# Kobe to be on the cover of NBA 2k10 (potentially in a Knicks uniform).



## Bartholomew Hunt (Mar 4, 2003)

http://www.latimes.com/sports/la-sp-media-nba4-2009jun04,0,7141021.story



> In a bit of news, 2K Sports is going to begin advertising its new basketball video game, NBA 2K10, Thursday and the cover athlete is Kobe Bryant.
> 
> During the ad campaign rollout, four potential covers will be shown and viewers will vote on which image they'd prefer to see when the game is available Oct. 6.


----------



## Bartholomew Hunt (Mar 4, 2003)

http://sports.espn.go.com/videogames/news/story?id=4229523

Apparently fans will vote on one of the four following covers:


----------



## Basel (Mar 31, 2005)

Sweet. Hilarious that he's in a the Knicks uniform in one of them. :laugh:

That better not win.


----------



## R-Star (Jun 13, 2002)

I want the Knick jersey to win.

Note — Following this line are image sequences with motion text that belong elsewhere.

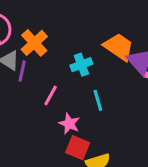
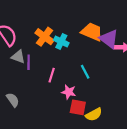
orange cross: (34, 43) -> (44, 37), moved
cyan cross: (81, 65) -> (61, 41), moved, turned -32

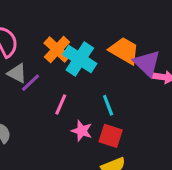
cyan cross: (61, 41) -> (80, 59), size x1.5
purple line: (29, 62) -> (31, 83), turned 40
red square: (78, 107) -> (111, 136), moved

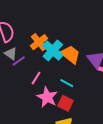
orange trapezoid: (124, 51) -> (70, 54), moved
cyan line: (108, 105) -> (67, 83), turned -48
pink star: (82, 131) -> (47, 97), size x1.5

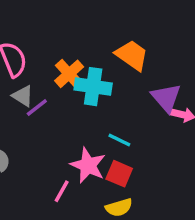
cyan cross: (53, 50) -> (93, 87), turned -30
orange trapezoid: (70, 54) -> (132, 55), moved
pink line: (36, 78) -> (62, 191), moved

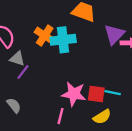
purple triangle: (166, 98) -> (114, 34), turned 40
purple line: (37, 108) -> (23, 72), moved
cyan line: (119, 140) -> (113, 93), moved

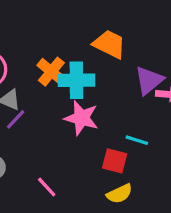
cyan line: (113, 93) -> (137, 140), moved
pink star: (74, 94) -> (81, 118), moved
pink line: (60, 116) -> (47, 187), moved, turned -63

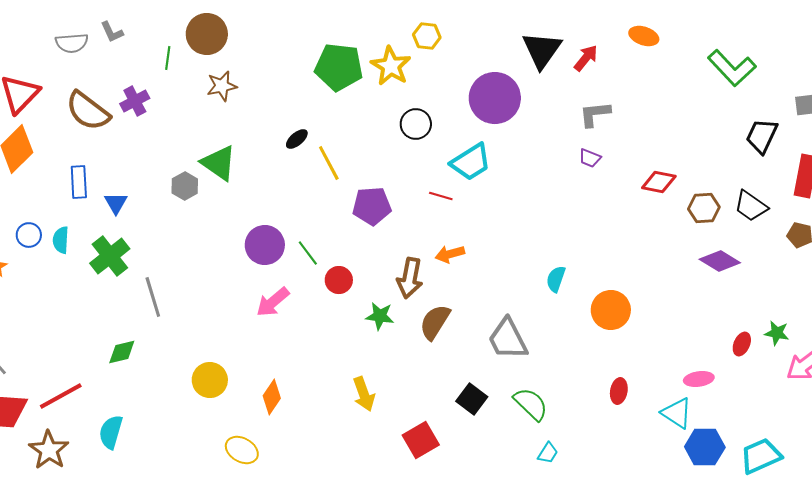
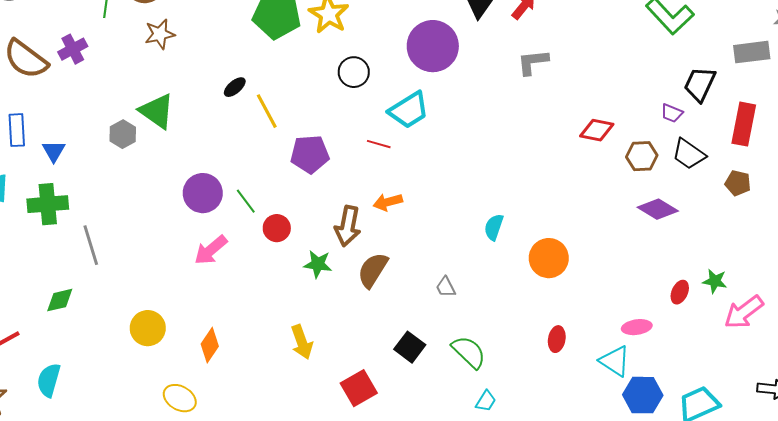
purple trapezoid: (590, 158) -> (672, 113), moved
green cross: (110, 256) -> (48, 204), turned 33
gray trapezoid: (508, 339) -> (446, 287), size x0.5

It will be strange.


----------



## Basel (Mar 31, 2005)

So from what I'm reading, the Knicks cover is just there for fun - even if it gets the most votes, it's not going to actually be the cover.


----------



## elcap15 (Aug 8, 2006)

why would he wear 17 for the Knicks?


----------



## Piolo_Pascual (Sep 13, 2006)

# 24 is hangin in the MSG rafter^


----------



## Chan Ho Nam (Jan 9, 2007)

his mouth looks stupid in all the pictures, i'd like to see a fadeway shot


----------



## kzero (Apr 30, 2006)

Here's my write-in vote: http://farm4.static.flickr.com/3273/2761431264_6853296fe7.jpg


----------



## clien (Jun 2, 2005)

ill call it right now. the 1 w/ him pulling on his LA jersey will win


----------



## Cris (Jun 18, 2003)

At the bottom of the voting site says "Sorry New Yorkers, vote all you want. This one is just for fun." 

The third one is winning with 36%


----------



## Luke (Dec 7, 2008)

I like the third one.


----------